There’s a thread on the dpreview.com discussion forum — if you’re looking for a fight, there’s always a good bone to be picked there — regarding Japanese tourists and their photographic habits. Suffice it to say that the original poster has responded only once to the hand grenade he threw, and the original post started off with a phrase to the effect of “I don’t consider myself racist but …” and you can get the gist from that. There’s no surer way to ensure that the next words coming out will be offensive in some way; it’s the grown-up equivalent of saying “it’s just a joke.”

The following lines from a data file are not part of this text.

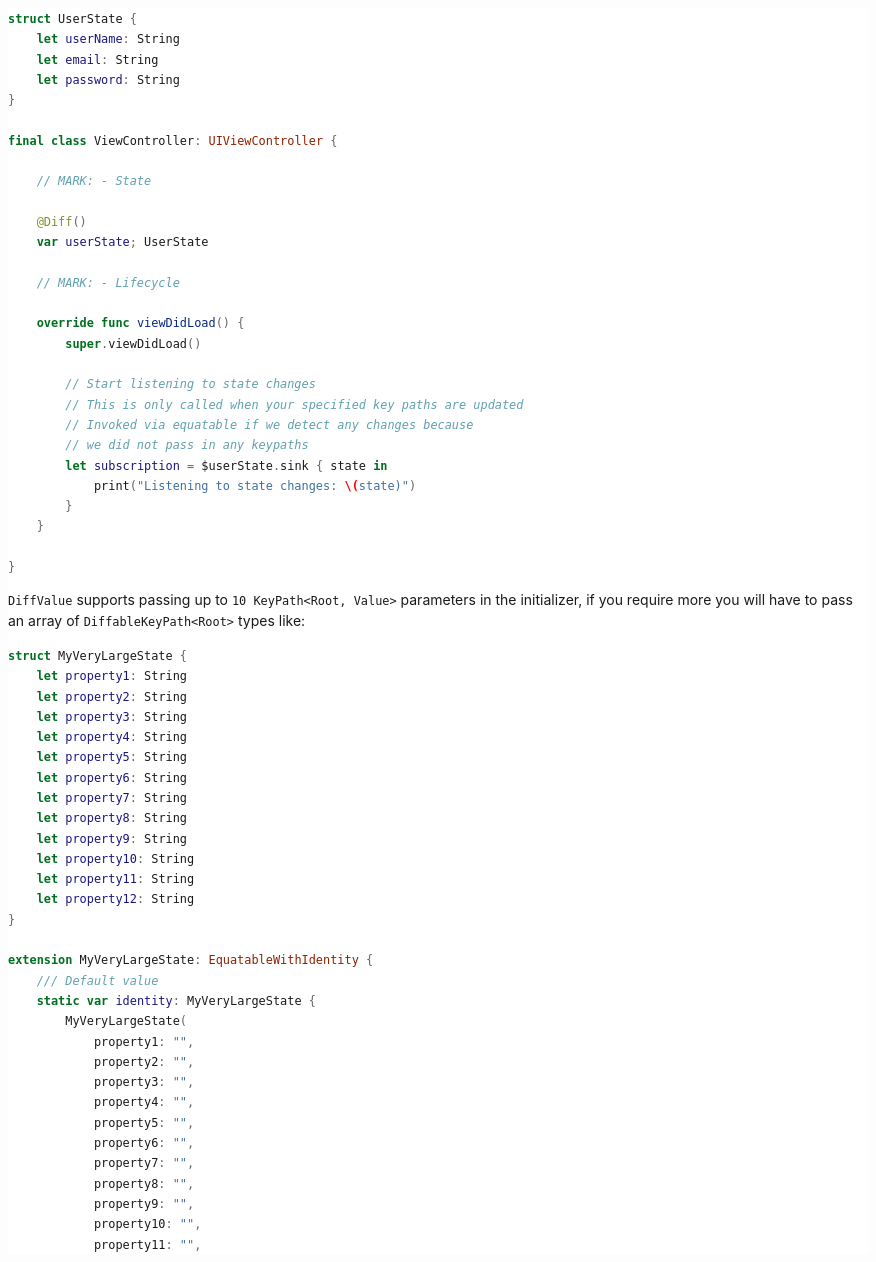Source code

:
 ```swift 
struct UserState {
    let userName: String 
    let email: String
    let password: String
}

final class ViewController: UIViewController {

    // MARK: - State
    
    @Diff()
    var userState; UserState 
    
    // MARK: - Lifecycle 
    
    override func viewDidLoad() {
        super.viewDidLoad() 
        
        // Start listening to state changes 
        // This is only called when your specified key paths are updated
        // Invoked via equatable if we detect any changes because 
        // we did not pass in any keypaths
        let subscription = $userState.sink { state in 
            print("Listening to state changes: \(state)")
        }
    }

}
```

`DiffValue` supports passing up to `10 KeyPath<Root, Value>` parameters in the initializer, if you require more you will have to pass an array of `DiffableKeyPath<Root>` types like:

```swift
struct MyVeryLargeState {
    let property1: String 
    let property2: String
    let property3: String
    let property4: String
    let property5: String
    let property6: String
    let property7: String
    let property8: String
    let property9: String
    let property10: String
    let property11: String
    let property12: String
}

extension MyVeryLargeState: EquatableWithIdentity {
    /// Default value
    static var identity: MyVeryLargeState {
        MyVeryLargeState(
            property1: "", 
            property2: "",
            property3: "",
            property4: "",
            property5: "",
            property6: "",
            property7: "",
            property8: "",
            property9: "",
            property10: "",
            property11: "",
```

While it’s easy to dismiss it as an isolated, ugly incident on an Internet discussion forum, it’s symptomatic of a deeper unease and willingness to generalize. Disagree with the viewpoint and you’re swatted with cries that it’s just the truth, you left-leaning politcally-correct liberal. It’s fascinating to watch the tortured logic at work, applying generalization to people because of the actions of a few has never been a cogent argument; the importance of individuality is somehow less valid when applying it to anyone else. It’s intellectually lazy to say that, say, all Swedes are great hockey players on the basis of a few (Foppa, Lidstrom, even Sundin) and yet we have no problems applying that to far more important issues. I know I’m guilty of it — have been, am, and probably will be, though I promise to try harder.

So you think it’s just a little thing, limited to a few people and then you learn things like, oh, the government has interned all the Japanese — 1942 — or, 2008-style, has started to keep dossiers on people of Arabic descent. It’s like something out of a bad novel: it’s only immoral, it’s only illegal if you get caught with your hand in the jar. Think of the benefits! We choose to abridge our freedoms and fail to realize everything we give up now is not guaranteed to come back. The justification — the reasons given for our trade will always be valid. World’s not safe enough. Can’t trust them. When do we realize that it-can’t-happen-here already has?